Thursday, June 2, 2016


It's been a while since I had an anti-phone rant, right? Well, let's make up for lost time: 

We have—rubbing hands together in glee—Sherry Turkle's "Talk to Each Other, Not Your Phone"; Jonathan Franzen's review of her book, Reclaiming Conversation; Tony Schwartz's "Addicted to Distraction"; Amy Cuddy's "Your iPhone Is Ruining Your Posture—and Your Mood"; and a CBS News story, "What makes us happy and healthy?" (it has to do with giving our loved ones undivided attention).
First Turkle, who has written extensively on the subject of how technology is destroying the quality of our relationships. This article is addressing the feedback she received regarding another article of hers that I already linked. One comment she received was that if an interaction is boring, why shouldn't one seek entertainment elsewhere? 
I have heard this objection before: In order for conversation to earn its right to be attended to, it needs to be compelling and novel. This way of thinking incorporates a view of conversation as a transactional tool: It has to accomplish something or provide new information. So, if these are your values and you find yourself in a conversation, there is pressure to be interesting and to perform. With that kind of pressure, it is not surprising that so many of us find it more relaxing to interact on screens. There, where we can edit and revise, we imagine that we are less likely to be dull and more likely to seem interesting.
Middleton offers his view of human conversation as a critique of my thesis; I see it as evidence of why we find ways around conversation. It holds conversation up to a standard that inhibits us from talking with spontaneity, from letting conversation develop naturally. Yet these are the kinds of conversations in which intimacy and empathy thrive.
In order for true connection to happen, there will be some emptiness, a lull, silence. Embrace it. Be freakin' bored, it won't kill you. 
According to this view, when you are engaged in talk, you are interested in hearing how another person approaches things — her opinions and associations. In this kind of conversation — I think of it as “whole person conversation” — if things go quiet for a while you look deeper, you don’t text another friend. You take the moment to read your friend more closely or look at something you haven’t attended to before. Perhaps you look into her face or pay attention to to her body language. Or you simply allow the silence.
On to Franzen on Turkle: 
The people she interviews have adopted new technologies in pursuit of greater control, only to feel controlled by them. The likably idealized selves that they’ve created with social media leave their real selves all the more isolated. They communicate incessantly but are afraid of face-to-face conversations; they worry, often nostalgically, that they’re missing out on something fundamental.
The potential detriment to children, in particularly, is the most alarming. Without conversation, they don't develop empathy, nor do they learn the means to deal with hardship, like bullying. Eek.
Schwartz relates his struggle to detach from technology. When he was unable to focus on a book, he realized he had to cut back on email and web surfing. With his daughter's assistance, he went cold-turkey (except for texting).
During those first few days, I did suffer withdrawal pangs, most of all the hunger to call up Google and search for an answer to some question that arose. But with each passing day offline, I felt more relaxed, less anxious, more able to focus and less hungry for the next shot of instant but short-lived stimulation. What happened to my brain is exactly what I hoped would happen: It began to quiet down. 
That was for vacation. He's back to work, which means, of course, he has to deal with emails and internet. But now he's able to control how much time he devotes to it.

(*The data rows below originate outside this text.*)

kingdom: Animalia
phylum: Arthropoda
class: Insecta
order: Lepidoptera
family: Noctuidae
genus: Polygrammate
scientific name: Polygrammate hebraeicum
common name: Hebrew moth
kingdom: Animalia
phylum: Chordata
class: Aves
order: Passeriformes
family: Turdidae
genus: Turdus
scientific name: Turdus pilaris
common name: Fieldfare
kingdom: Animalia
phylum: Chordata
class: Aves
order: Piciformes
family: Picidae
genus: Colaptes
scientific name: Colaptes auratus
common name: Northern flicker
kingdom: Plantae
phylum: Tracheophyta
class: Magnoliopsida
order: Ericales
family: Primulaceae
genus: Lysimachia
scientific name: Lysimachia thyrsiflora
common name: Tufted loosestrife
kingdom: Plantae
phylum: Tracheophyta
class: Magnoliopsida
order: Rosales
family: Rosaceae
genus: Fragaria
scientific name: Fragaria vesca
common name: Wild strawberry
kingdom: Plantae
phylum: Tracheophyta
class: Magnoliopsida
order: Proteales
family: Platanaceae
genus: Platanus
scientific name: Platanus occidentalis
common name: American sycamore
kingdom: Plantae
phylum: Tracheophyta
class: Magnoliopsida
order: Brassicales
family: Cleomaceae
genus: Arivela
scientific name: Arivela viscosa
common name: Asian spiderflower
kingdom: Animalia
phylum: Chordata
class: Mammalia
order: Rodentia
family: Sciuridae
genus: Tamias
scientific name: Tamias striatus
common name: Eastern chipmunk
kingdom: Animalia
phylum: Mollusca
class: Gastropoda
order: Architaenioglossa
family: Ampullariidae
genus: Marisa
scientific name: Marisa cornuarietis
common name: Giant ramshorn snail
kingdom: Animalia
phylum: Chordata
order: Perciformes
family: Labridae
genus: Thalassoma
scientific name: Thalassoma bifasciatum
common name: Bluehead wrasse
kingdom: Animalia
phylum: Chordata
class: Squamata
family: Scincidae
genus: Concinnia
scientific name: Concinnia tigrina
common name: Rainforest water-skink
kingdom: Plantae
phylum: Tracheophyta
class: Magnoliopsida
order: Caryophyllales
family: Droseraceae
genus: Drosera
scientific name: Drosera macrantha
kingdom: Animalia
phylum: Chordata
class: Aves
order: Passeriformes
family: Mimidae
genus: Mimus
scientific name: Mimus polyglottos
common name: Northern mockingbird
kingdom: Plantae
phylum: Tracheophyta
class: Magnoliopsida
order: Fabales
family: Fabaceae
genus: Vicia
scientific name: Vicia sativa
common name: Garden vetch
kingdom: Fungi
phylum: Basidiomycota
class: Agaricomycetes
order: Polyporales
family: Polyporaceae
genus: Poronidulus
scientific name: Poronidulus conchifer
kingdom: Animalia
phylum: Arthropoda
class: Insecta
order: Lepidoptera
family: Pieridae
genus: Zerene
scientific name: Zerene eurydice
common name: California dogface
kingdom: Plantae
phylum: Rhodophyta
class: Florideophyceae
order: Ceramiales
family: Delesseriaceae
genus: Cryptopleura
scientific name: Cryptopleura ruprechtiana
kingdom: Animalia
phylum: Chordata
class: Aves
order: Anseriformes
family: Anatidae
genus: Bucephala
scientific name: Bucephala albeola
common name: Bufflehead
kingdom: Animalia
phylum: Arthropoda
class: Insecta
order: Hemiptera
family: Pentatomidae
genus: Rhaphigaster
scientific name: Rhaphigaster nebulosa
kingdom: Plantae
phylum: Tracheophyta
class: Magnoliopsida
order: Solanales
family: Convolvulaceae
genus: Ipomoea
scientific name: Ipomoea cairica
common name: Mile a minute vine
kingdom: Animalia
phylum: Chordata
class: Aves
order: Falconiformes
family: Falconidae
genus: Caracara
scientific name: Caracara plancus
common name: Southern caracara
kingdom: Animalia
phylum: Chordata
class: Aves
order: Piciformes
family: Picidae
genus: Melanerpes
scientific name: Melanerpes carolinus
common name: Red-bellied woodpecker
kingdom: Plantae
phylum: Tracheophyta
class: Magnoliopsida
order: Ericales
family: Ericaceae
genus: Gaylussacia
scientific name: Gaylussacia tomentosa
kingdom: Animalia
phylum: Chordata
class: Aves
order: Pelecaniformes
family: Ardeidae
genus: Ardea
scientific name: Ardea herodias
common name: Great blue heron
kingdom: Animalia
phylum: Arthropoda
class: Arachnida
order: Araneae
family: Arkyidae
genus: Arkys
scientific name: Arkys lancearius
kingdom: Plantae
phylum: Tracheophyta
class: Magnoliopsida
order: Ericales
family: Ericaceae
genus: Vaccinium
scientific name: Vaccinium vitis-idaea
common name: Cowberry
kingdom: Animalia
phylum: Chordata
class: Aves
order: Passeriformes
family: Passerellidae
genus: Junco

Cuddy was the one who taught us that standing tall makes you feel awesome; so slouching over an iPhone can make you pretty bummed. Also premature hunches cannot be that appealing (but that's just my note).
I'm not so much of the DOOM outlook. I believe when something new comes on the scene, those who grew up without it don't know how to deal with it responsibly, as opposed to those who were born with it in hand. Print books are back to the point that bookstores are reopening, and e-book sales are decreasing. The novelty of ignoring real people will wear off soon. I hope.